Your answer should be the full set of records, printed exactly as they stand.

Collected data
--- START ---

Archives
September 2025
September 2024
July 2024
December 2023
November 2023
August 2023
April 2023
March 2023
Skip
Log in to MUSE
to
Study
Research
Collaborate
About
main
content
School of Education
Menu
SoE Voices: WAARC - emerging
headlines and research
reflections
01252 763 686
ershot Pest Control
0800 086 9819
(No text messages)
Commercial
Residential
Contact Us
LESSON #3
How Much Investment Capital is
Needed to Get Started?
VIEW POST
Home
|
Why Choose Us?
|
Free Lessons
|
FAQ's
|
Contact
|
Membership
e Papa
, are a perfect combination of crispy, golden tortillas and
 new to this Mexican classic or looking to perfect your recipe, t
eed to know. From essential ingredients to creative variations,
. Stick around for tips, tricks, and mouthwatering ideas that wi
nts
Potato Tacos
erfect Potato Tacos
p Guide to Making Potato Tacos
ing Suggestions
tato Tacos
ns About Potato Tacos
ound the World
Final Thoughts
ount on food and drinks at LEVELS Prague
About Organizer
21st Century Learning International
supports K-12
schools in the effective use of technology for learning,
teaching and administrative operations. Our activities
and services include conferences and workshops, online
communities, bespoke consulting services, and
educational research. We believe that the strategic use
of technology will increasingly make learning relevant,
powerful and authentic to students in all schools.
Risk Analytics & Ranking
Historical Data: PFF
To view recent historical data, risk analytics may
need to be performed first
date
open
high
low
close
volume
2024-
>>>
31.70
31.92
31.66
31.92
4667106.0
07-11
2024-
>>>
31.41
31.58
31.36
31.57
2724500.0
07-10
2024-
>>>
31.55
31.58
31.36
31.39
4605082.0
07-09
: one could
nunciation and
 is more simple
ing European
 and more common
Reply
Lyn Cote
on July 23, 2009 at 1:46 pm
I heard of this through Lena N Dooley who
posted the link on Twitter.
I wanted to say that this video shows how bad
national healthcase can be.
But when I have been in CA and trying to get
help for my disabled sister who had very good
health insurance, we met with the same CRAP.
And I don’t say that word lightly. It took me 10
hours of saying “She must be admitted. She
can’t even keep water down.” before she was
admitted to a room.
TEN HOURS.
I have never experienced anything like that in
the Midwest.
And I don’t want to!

--- END ---

» EXPECTED ANSWER
Archives
September 2025
September 2024
July 2024
December 2023
November 2023
August 2023
April 2023
March 2023
Skip
Log in to MUSE
to
Study
Research
Collaborate
About
main
content
School of Education
Menu
SoE Voices: WAARC - emerging
headlines and research
reflections
01252 763 686
ershot Pest Control
0800 086 9819
(No text messages)
Commercial
Residential
Contact Us
LESSON #3
How Much Investment Capital is
Needed to Get Started?
VIEW POST
Home
|
Why Choose Us?
|
Free Lessons
|
FAQ's
|
Contact
|
Membership
e Papa
, are a perfect combination of crispy, golden tortillas and
 new to this Mexican classic or looking to perfect your recipe, t
eed to know. From essential ingredients to creative variations,
. Stick around for tips, tricks, and mouthwatering ideas that wi
nts
Potato Tacos
erfect Potato Tacos
p Guide to Making Potato Tacos
ing Suggestions
tato Tacos
ns About Potato Tacos
ound the World
Final Thoughts
ount on food and drinks at LEVELS Prague
About Organizer
21st Century Learning International
supports K-12
schools in the effective use of technology for learning,
teaching and administrative operations. Our activities
and services include conferences and workshops, online
communities, bespoke consulting services, and
educational research. We believe that the strategic use
of technology will increasingly make learning relevant,
powerful and authentic to students in all schools.
Risk Analytics & Ranking
Historical Data: PFF
To view recent historical data, risk analytics may
need to be performed first
date
open
high
low
close
volume
2024-
>>>
31.70
31.92
31.66
31.92
4667106.0
07-11
2024-
>>>
31.41
31.58
31.36
31.57
2724500.0
07-10
2024-
>>>
31.55
31.58
31.36
31.39
4605082.0
07-09
: one could
nunciation and
 is more simple
ing European
 and more common
Reply
Lyn Cote
on July 23, 2009 at 1:46 pm
I heard of this through Lena N Dooley who
posted the link on Twitter.
I wanted to say that this video shows how bad
national healthcase can be.
But when I have been in CA and trying to get
help for my disabled sister who had very good
health insurance, we met with the same CRAP.
And I don’t say that word lightly. It took me 10
hours of saying “She must be admitted. She
can’t even keep water down.” before she was
admitted to a room.
TEN HOURS.
I have never experienced anything like that in
the Midwest.
And I don’t want to!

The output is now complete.